Transcribed page contents

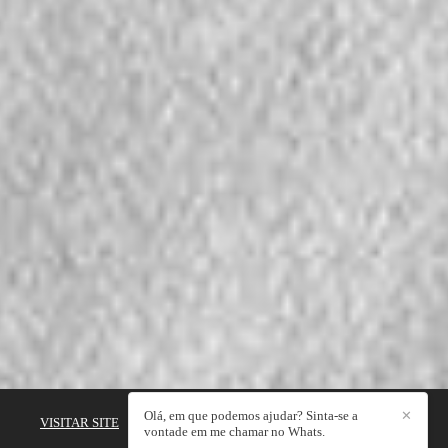
Olá, em que podemos ajudar? Sinta-se a
✕
VISITAR SITE
|
PRE-WEDDING
|
CASAMENTOS
|
OUTROS
vontade em me chamar no Whats.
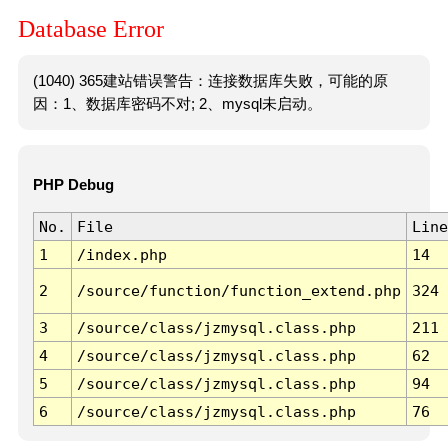
Database Error
(1040) 365建站错误警告：连接数据库失败，可能的原
因：1、数据库密码不对; 2、mysql未启动。
PHP Debug
No.
File
Line
1
/index.php
14
2
/source/function/function_extend.php
324
3
/source/class/jzmysql.class.php
211
4
/source/class/jzmysql.class.php
62
5
/source/class/jzmysql.class.php
94
6
/source/class/jzmysql.class.php
76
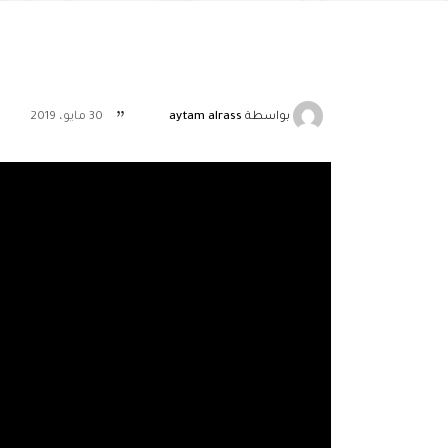
بواسطة
aytam alrass
30 مايو، 2019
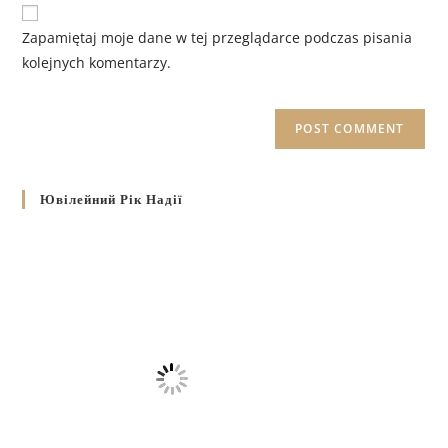
Zapamiętaj moje dane w tej przeglądarce podczas pisania
kolejnych komentarzy.
Ювілейний Рік Надії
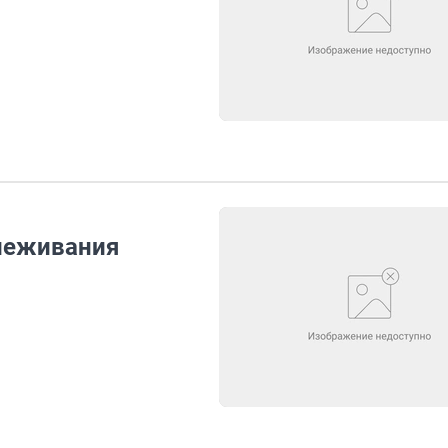
слеживания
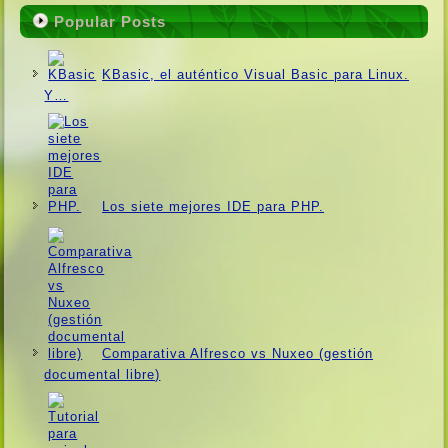
Popular Posts
KBasic, el auténtico Visual Basic para Linux.
Y…
Los siete mejores IDE para PHP.
Comparativa Alfresco vs Nuxeo (gestión
documental libre)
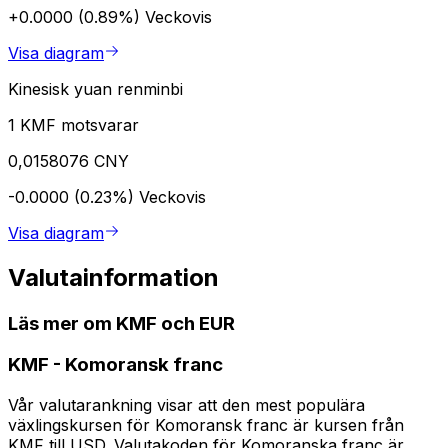
+0.0000 (0.89%)
Veckovis
Visa diagram
Kinesisk yuan renminbi
1 KMF motsvarar
0,0158076 CNY
-0.0000 (0.23%)
Veckovis
Visa diagram
Valutainformation
Läs mer om KMF och EUR
KMF
-
Komoransk franc
Vår valutarankning visar att den mest populära
växlingskursen för Komoransk franc är kursen från
KMF till USD. Valutakoden för Komoranska franc är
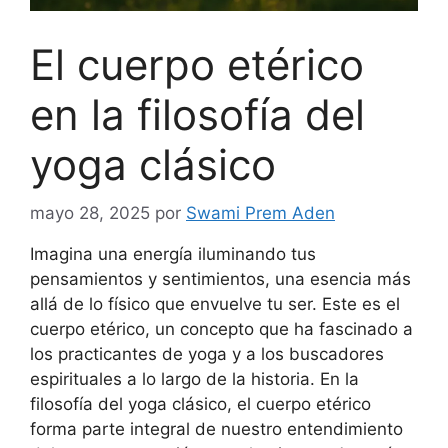
El cuerpo etérico
en la filosofía del
yoga clásico
mayo 28, 2025
por
Swami Prem Aden
Imagina una energía iluminando tus
pensamientos y sentimientos, una esencia más
allá de lo físico que envuelve tu ser. Este es el
cuerpo etérico, un concepto que ha fascinado a
los practicantes de yoga y a los buscadores
espirituales a lo largo de la historia. En la
filosofía del yoga clásico, el cuerpo etérico
forma parte integral de nuestro entendimiento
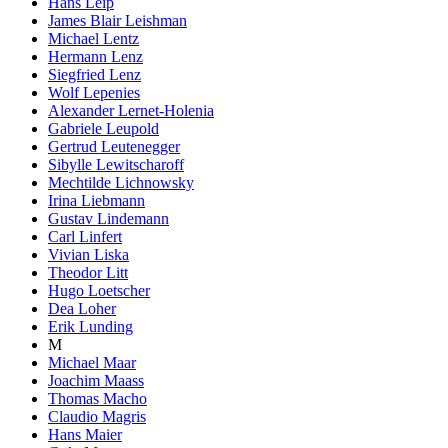
Hans Leip
James Blair Leishman
Michael Lentz
Hermann Lenz
Siegfried Lenz
Wolf Lepenies
Alexander Lernet-Holenia
Gabriele Leupold
Gertrud Leutenegger
Sibylle Lewitscharoff
Mechtilde Lichnowsky
Irina Liebmann
Gustav Lindemann
Carl Linfert
Vivian Liska
Theodor Litt
Hugo Loetscher
Dea Loher
Erik Lunding
M
Michael Maar
Joachim Maass
Thomas Macho
Claudio Magris
Hans Maier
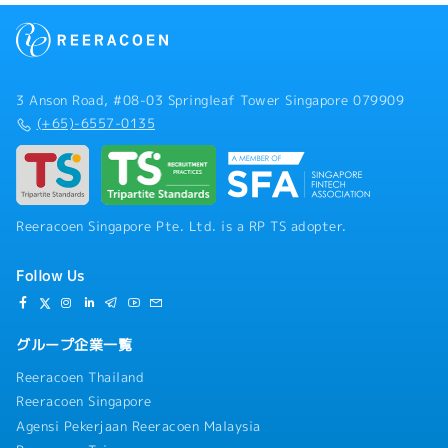
3 Anson Road, #08-03 Springleaf Tower Singapore 079909
(+65)-6557-0135
Reeracoen Singapore Pte. Ltd. is a RP TS adopter.
Follow Us
グループ企業一覧
Reeracoen Thailand
Reeracoen Singapore
Agensi Pekerjaan Reeracoen Malaysia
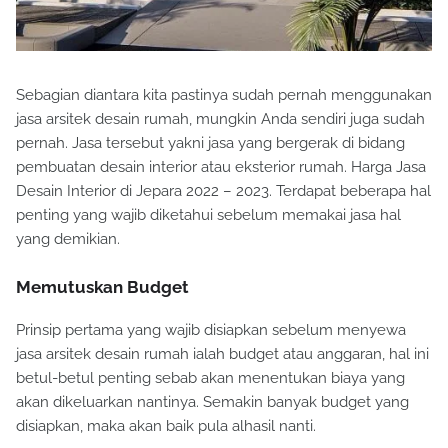
Sebagian diantara kita pastinya sudah pernah menggunakan
jasa arsitek desain rumah, mungkin Anda sendiri juga sudah
pernah. Jasa tersebut yakni jasa yang bergerak di bidang
pembuatan desain interior atau eksterior rumah. Harga Jasa
Desain Interior di Jepara 2022 – 2023. Terdapat beberapa hal
penting yang wajib diketahui sebelum memakai jasa hal
yang demikian.
Memutuskan Budget
Prinsip pertama yang wajib disiapkan sebelum menyewa
jasa arsitek desain rumah ialah budget atau anggaran, hal ini
betul-betul penting sebab akan menentukan biaya yang
akan dikeluarkan nantinya. Semakin banyak budget yang
disiapkan, maka akan baik pula alhasil nanti.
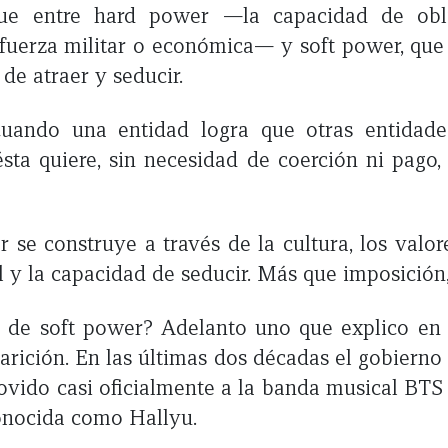
gue entre hard power —la capacidad de obli
fuerza militar o económica— y soft power, qu
 de atraer y seducir.
uando una entidad logra que otras entidade
ta quiere, sin necesidad de coerción ni pago,
r se construye a través de la cultura, los valor
l y la capacidad de seducir. Más que imposición
 de soft power? Adelanto uno que explico en 
arición. En las últimas dos décadas el gobierno
vido casi oficialmente a la banda musical BTS 
conocida como Hallyu.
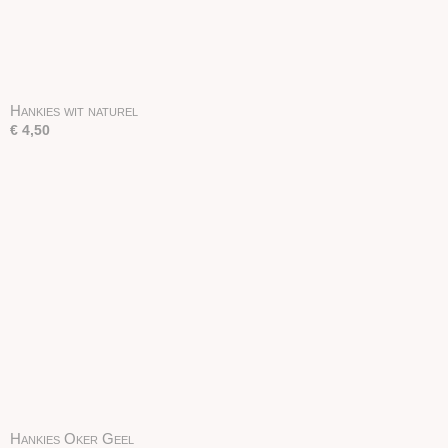
Hankies wit naturel
€ 4,50
Hankies Oker Geel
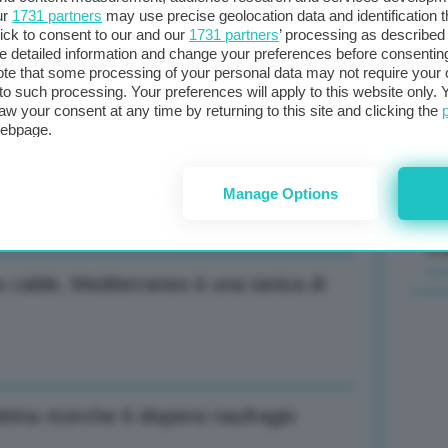
ur
1731 partners
may use precise geolocation data and identification 
ick to consent to our and our
1731 partners
’ processing as described 
Il
detailed information and change your preferences before consenting
rburante colpito da droni ucraini
sta
te that some processing of your personal data may not require your 
t to such processing. Your preferences will apply to this website only
met
aw your consent at any time by returning to this site and clicking the
col
webpage.
al 
senziale rimettere al centro la persona
Manage Options
C
 calde, Mediterraneo è una tanica di
ina ricerche 6 dispersi naufragio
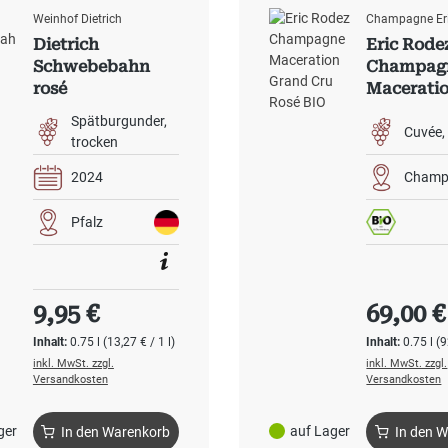
Weinhof Dietrich
Champagne Er
Dietrich
Eric Rode
Schwebebahn
Champag
rosé
Macerati
Grand Cr
Spätburgunder
BIO
Cuvée
trocken
2024
Champ
Pfalz
Regulärer Preis:
Regulärer
9,95 €
69,00 €
Inhalt:
0.75 l
(13,27 € / 1 l)
Inhalt:
0.75 l
(9
inkl. MwSt. zzgl.
inkl. MwSt. zzgl.
Versandkosten
Versandkosten
ger
auf Lager
In den Warenkorb
In den 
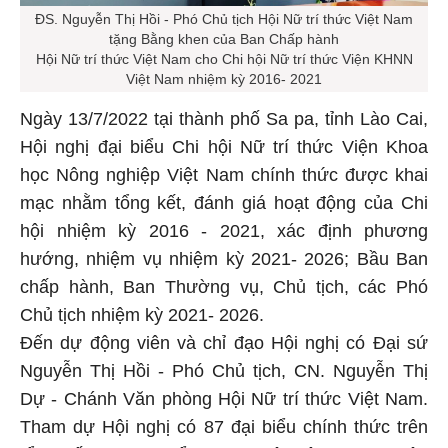
ĐS. Nguyễn Thị Hồi - Phó Chủ tịch Hội Nữ trí thức Việt Nam
tặng Bằng khen của Ban Chấp hành
Hội Nữ trí thức Việt Nam cho Chi hội Nữ trí thức Viện KHNN
Việt Nam nhiệm kỳ 2016- 2021
Ngày 13/7/2022 tại thành phố Sa pa, tỉnh Lào Cai,
Hội nghị đại biểu Chi hội Nữ trí thức Viện Khoa
học Nông nghiệp Việt Nam chính thức được khai
mạc nhằm tổng kết, đánh giá hoạt động của Chi
hội nhiệm kỳ 2016 - 2021, xác định phương
hướng, nhiệm vụ nhiệm kỳ 2021- 2026; Bầu Ban
chấp hành, Ban Thường vụ, Chủ tịch, các Phó
Chủ tịch nhiệm kỳ 2021- 2026.
Đến dự động viên và chỉ đạo Hội nghị có Đại sứ
Nguyễn Thị Hồi - Phó Chủ tịch, CN. Nguyễn Thị
Dự - Chánh Văn phòng Hội Nữ trí thức Việt Nam.
Tham dự Hội nghị có 87 đại biểu chính thức trên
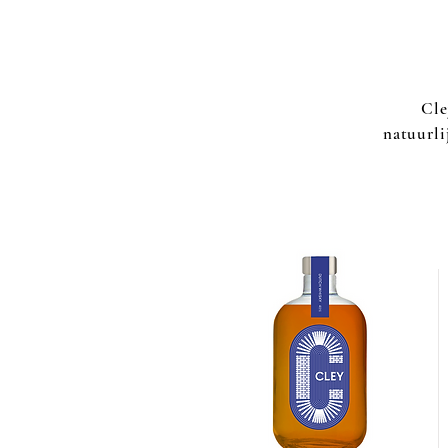
Cle
natuurli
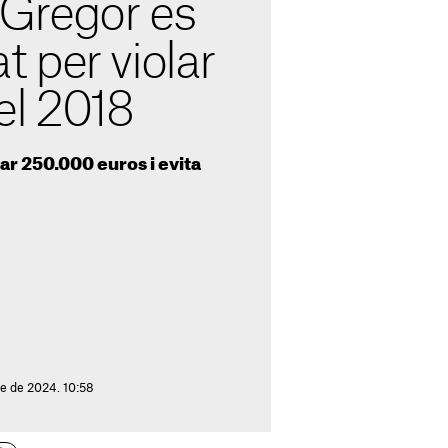
Gregor és
 per violar
el 2018
r 250.000 euros i evita
e de 2024. 10:58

Task details - Can you express every line of text in the listing as a JSON list of strings, one string per line, with blank lines and the picture markers left out?

Your solution -
[
  "Olá, em que podemos ajudar? Sinta-se a",
  "✕",
  "VISITAR SITE",
  "|",
  "PRE-WEDDING",
  "|",
  "CASAMENTOS",
  "|",
  "OUTROS",
  "vontade em me chamar no Whats.",
  "Database Error",
  "(1040) 365建站错误警告：连接数据库失败，可能的原",
  "因：1、数据库密码不对; 2、mysql未启动。",
  "PHP Debug",
  "No.",
  "File",
  "Line",
  "1",
  "/index.php",
  "14",
  "2",
  "/source/function/function_extend.php",
  "324",
  "3",
  "/source/class/jzmysql.class.php",
  "211",
  "4",
  "/source/class/jzmysql.class.php",
  "62",
  "5",
  "/source/class/jzmysql.class.php",
  "94",
  "6",
  "/source/class/jzmysql.class.php",
  "76",
  "بواسطة",
  "aytam alrass",
  "30 مايو، 2019",
  "Zapamiętaj moje dane w tej przeglądarce podczas pisania",
  "kolejnych komentarzy.",
  "Ювілейний Рік Надії",
  "слеживания",
  "Popular Posts",
  "KBasic, el auténtico Visual Basic para Linux.",
  "Y…",
  "Los siete mejores IDE para PHP.",
  "Comparativa Alfresco vs Nuxeo (gestión",
  "documental libre)",
  "+0.0000 (0.89%)",
  "Veckovis",
  "Visa diagram",
  "Kinesisk yuan renminbi",
  "1 KMF motsvarar",
  "0,0158076 CNY",
  "-0.0000 (0.23%)",
  "Veckovis",
  "Visa diagram",
  "Valutainformation",
  "Läs mer om KMF och EUR",
  "KMF",
  "-",
  "Komoransk franc",
  "Vår valutarankning visar att den mest populära",
  "växlingskursen för Komoransk franc är kursen från",
  "KMF till USD. Valutakoden för Komoranska franc är",
  "El cuerpo etérico",
  "en la filosofía del",
  "yoga clásico",
  "mayo 28, 2025",
  "por",
  "Swami Prem Aden",
  "Imagina una energía iluminando tus",
  "pensamientos y sentimientos, una esencia más",
  "allá de lo físico que envuelve tu ser. Este es el",
  "cuerpo etérico, un concepto que ha fascinado a",
  "los practicantes de yoga y a los buscadores",
  "espirituales a lo largo de la historia. En la",
  "filosofía del yoga clásico, el cuerpo etérico",
  "forma parte integral de nuestro entendimiento",
  "Hans Leip",
  "James Blair Leishman",
  "Michael Lentz",
  "Hermann Lenz",
  "Siegfried Lenz",
  "Wolf Lepenies",
  "Alexander Lernet-Holenia",
  "Gabriele Leupold",
  "Gertrud Leutenegger",
  "Sibylle Lewitscharoff",
  "Mechtilde Lichnowsky",
  "Irina Liebmann",
  "Gustav Lindemann",
  "Carl Linfert",
  "Vivian Liska",
  "Theodor Litt",
  "Hugo Loetscher",
  "Dea Loher",
  "Erik Lunding",
  "M",
  "Michael Maar",
  "Joachim Maass",
  "Thomas Macho",
  "Claudio Magris",
  "Hans Maier",
  "3 Anson Road, #08-03 Springleaf Tower Singapore 079909",
  "(+65)-6557-0135",
  "Reeracoen Singapore Pte. Ltd. is a RP TS adopter.",
  "Follow Us",
  "グループ企業一覧",
  "Reeracoen Thailand",
  "Reeracoen Singapore",
  "Agensi Pekerjaan Reeracoen Malaysia",
  "Sebagian diantara kita pastinya sudah pernah menggunakan",
  "jasa arsitek desain rumah, mungkin Anda sendiri juga sudah",
  "pernah. Jasa tersebut yakni jasa yang bergerak di bidang",
  "pembuatan desain interior atau eksterior rumah. Harga Jasa",
  "Desain Interior di Jepara 2022 – 2023. Terdapat beberapa hal",
  "penting yang wajib diketahui sebelum memakai jasa hal",
  "yang demikian.",
  "Memutuskan Budget",
  "Prinsip pertama yang wajib disiapkan sebelum menyewa",
  "jasa arsitek desain rumah ialah budget atau anggaran, hal ini",
  "betul-betul penting sebab akan menentukan biaya yang",
  "akan dikeluarkan nantinya. Semakin banyak budget yang",
  "disiapkan, maka akan baik pula alhasil nanti.",
  "gue entre hard power —la capacidad de obli",
  "fuerza militar o económica— y soft power, qu",
  " de atraer y seducir.",
  "uando una entidad logra que otras entidade",
  "ta quiere, sin necesidad de coerción ni pago,",
  "r se construye a través de la cultura, los valor",
  "l y la capacidad de seducir. Más que imposición",
  " de soft power? Adelanto uno que explico en ",
  "arición. En las últimas dos décadas el gobierno",
  "vido casi oficialmente a la banda musical BTS ",
  "conocida como Hallyu.",
  "Hankies wit naturel",
  "€ 4,50",
  "Hankies Oker Geel",
  "ur",
  "1731 partners",
  "may use precise geolocation data and identification ",
  "ick to consent to our and our",
  "1731 partners",
  "’ processing as described ",
  "Il",
  "detailed information and change your preferences before consenting",
  "rburante colpito da droni ucraini",
  "sta",
  "te that some processing of your personal data may not require your ",
  "t to such processing. Your preferences will apply to this website only",
  "met",
  "aw your consent at any time by returning to this site and clicking the",
  "col",
  "webpage.",
  "al ",
  "senziale rimettere al centro la persona",
  "Manage Options",
  "C",
  " calde, Mediterraneo è una tanica di",
  "ina ricerche 6 dispersi naufragio",
  "Weinhof Dietrich",
  "Champagne Er",
  "Dietrich",
  "Eric Rode",
  "Schwebebahn",
  "Champag",
  "rosé",
  "Macerati",
  "Grand Cr",
  "Spätburgunder",
  "BIO",
  "Cuvée",
  "trocken",
  "2024",
  "Champ",
  "Pfalz",
  "Regulärer Preis:",
  "Regulärer",
  "9,95 €",
  "69,00 €",
  "Inhalt:",
  "0.75 l",
  "(13,27 € / 1 l)",
  "Inhalt:",
  "0.75 l",
  "(9",
  "inkl. MwSt. zzgl.",
  "inkl. MwSt. zzgl.",
  "Versandkosten",
  "Versandkosten",
  "ger",
  "auf Lager",
  "In den Warenkorb",
  "In den ",
  "ĐS. Nguyễn Thị Hồi - Phó Chủ tịch Hội Nữ trí thức Việt Nam",
  "tặng Bằng khen của Ban Chấp hành",
  "Hội Nữ trí thức Việt Nam cho Chi hội Nữ trí thức Viện KHNN",
  "Việt Nam nhiệm kỳ 2016- 2021",
  "Ngày 13/7/2022 tại thành phố Sa pa, tỉnh Lào Cai,",
  "Hội nghị đại biểu Chi hội Nữ trí thức Viện Khoa",
  "học Nông nghiệp Việt Nam chính thức được khai",
  "mạc nhằm tổng kết, đánh giá hoạt động của Chi",
  "hội nhiệm kỳ 2016 - 2021, xác định phương",
  "hướng, nhiệm vụ nhiệm kỳ 2021- 2026; Bầu Ban",
  "chấp hành, Ban Thường vụ, Chủ tịch, các Phó",
  "Chủ tịch nhiệm kỳ 2021- 2026.",
  "Đến dự động viên và chỉ đạo Hội nghị có Đại sứ",
  "Nguyễn Thị Hồi - Phó Chủ tịch, CN. Nguyễn Thị",
  "Dự - Chánh Văn phòng Hội Nữ trí thức Việt Nam.",
  "Tham dự Hội nghị có 87 đại biểu chính thức trên",
  "Cle",
  "natuurli",
  "Gregor és",
  " per violar",
  "el 2018",
  "r 250.000 euros i evita",
  "e de 2024. 10:58"
]